TEKS SUMBER:
====

Yayah Komariah, Kepala Subbagian TU UPTD Kebersihan Wilayah II dari Dinas Lingkungan Hidup dan Kebersihan Kabupaten Karawang membenarkan pihaknya, kekurangan armada untuk pengangkutan sampah. Meski demikian, hal itu tidak menjadi masalah
Karena jika ada koordinasi dan kerja sama yang baik, maka persoalan sampah di bahu jalan Rengasdengklok bisa diatasi. Dengan pengaturan jadwal pengangkutan sampah. "Harusnya dari desa membuat surat permintaan pengangkutan sampah ke Dinas Lingkungan Hidup, lalu nanti kita tindaklanjuti setelah arahan dari kepala dinas " katanya kepada Tim Liputan Investigasi Unsika.
Yayah menjelaskan bahwa permasalahan sampah tidak bisa diberatkan kepada satu pihak saja. Persoalan tumpukan sampah yang ada di bahu jalan Rengasdengklok, menjadi tanggung jawab banyak pihak seperti aparat desa, RT/RW setempat, ataupun masyarakat itu sendiri.
"Sebenarnya mengenai sampah itu bukan hanya tanggung jawab DLH saja tapi tanggung jawab kita semua. Kalau sudah ada kesadaran pribadi masing-masing, maka penumpukan sampah itu tidak akan terjadi," ujarnya.
Kepala UPTD Dinas Ligkungan Hidup dan Kebersihan, Iki menambahkan, sudah ada aktivitas pengangkutan sampah oleh armada DLHK setempat secara gratis di Rengasdengklok. Hanya saja untuk pengangkutan selanjutnya, membutuhkan biaya yang bisa dikutip dari iuran warga setempat.

====

SOAL A:
Ketik ulang bagian teks tentang sampah di Rengasdengklok antara "Yayah Komariah, Kepala" dan "Liputan Investigasi Unsika.", termasuk kedua bagian itu.
Teks ini tidak ada hubungannya dengan baris-baris bahan latihan.

BAHAN LATIHAN:
====

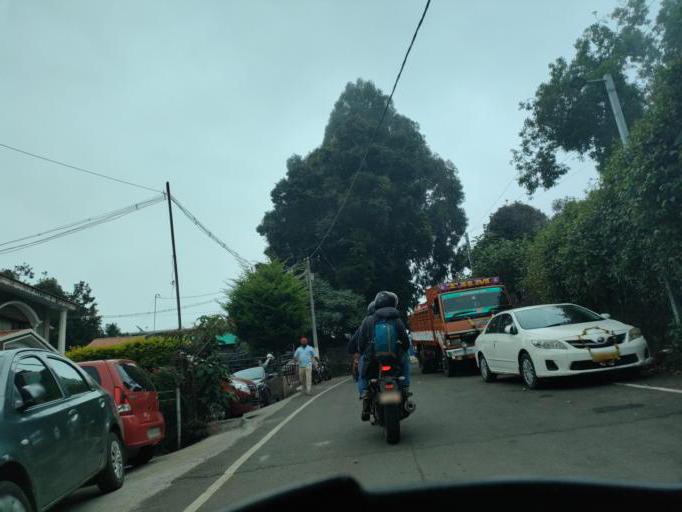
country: IN
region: Tamil Nadu
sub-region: Dindigul
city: Kodaikanal
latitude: 10.2386
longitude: 77.4851
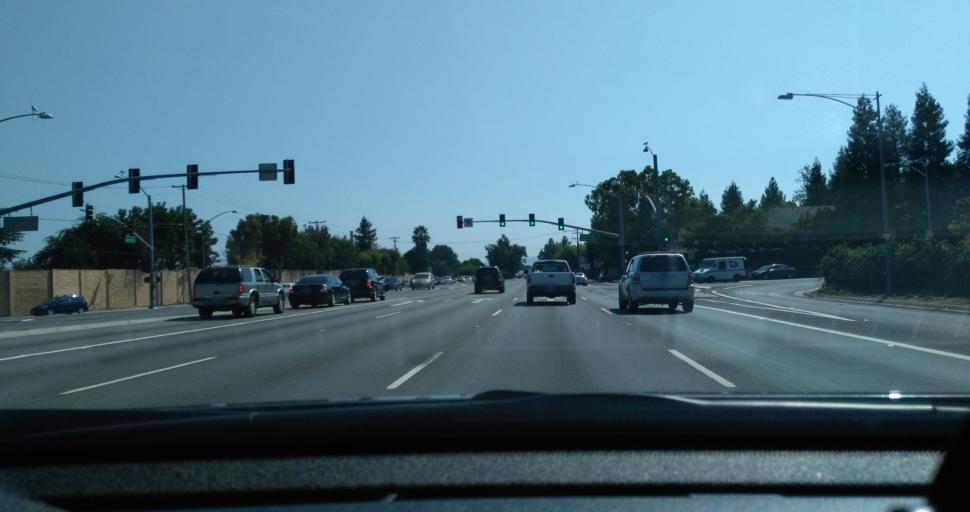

====

SOAL B:
Masukkan semua baris bahan latihan berisi negara, wilayah, kota, dan koordinat di atas ke dalam daftar JSON berisi string, satu string untuk tiap baris, tanpa baris kosong. Jangan sertakan gambar.

JAWABAN BENAR A:
Yayah Komariah, Kepala Subbagian TU UPTD Kebersihan Wilayah II dari Dinas Lingkungan Hidup dan Kebersihan Kabupaten Karawang membenarkan pihaknya, kekurangan armada untuk pengangkutan sampah. Meski demikian, hal itu tidak menjadi masalah
Karena jika ada koordinasi dan kerja sama yang baik, maka persoalan sampah di bahu jalan Rengasdengklok bisa diatasi. Dengan pengaturan jadwal pengangkutan sampah. "Harusnya dari desa membuat surat permintaan pengangkutan sampah ke Dinas Lingkungan Hidup, lalu nanti kita tindaklanjuti setelah arahan dari kepala dinas " katanya kepada Tim Liputan Investigasi Unsika.

JAWABAN BENAR B:
[
  "country: IN",
  "region: Tamil Nadu",
  "sub-region: Dindigul",
  "city: Kodaikanal",
  "latitude: 10.2386",
  "longitude: 77.4851"
]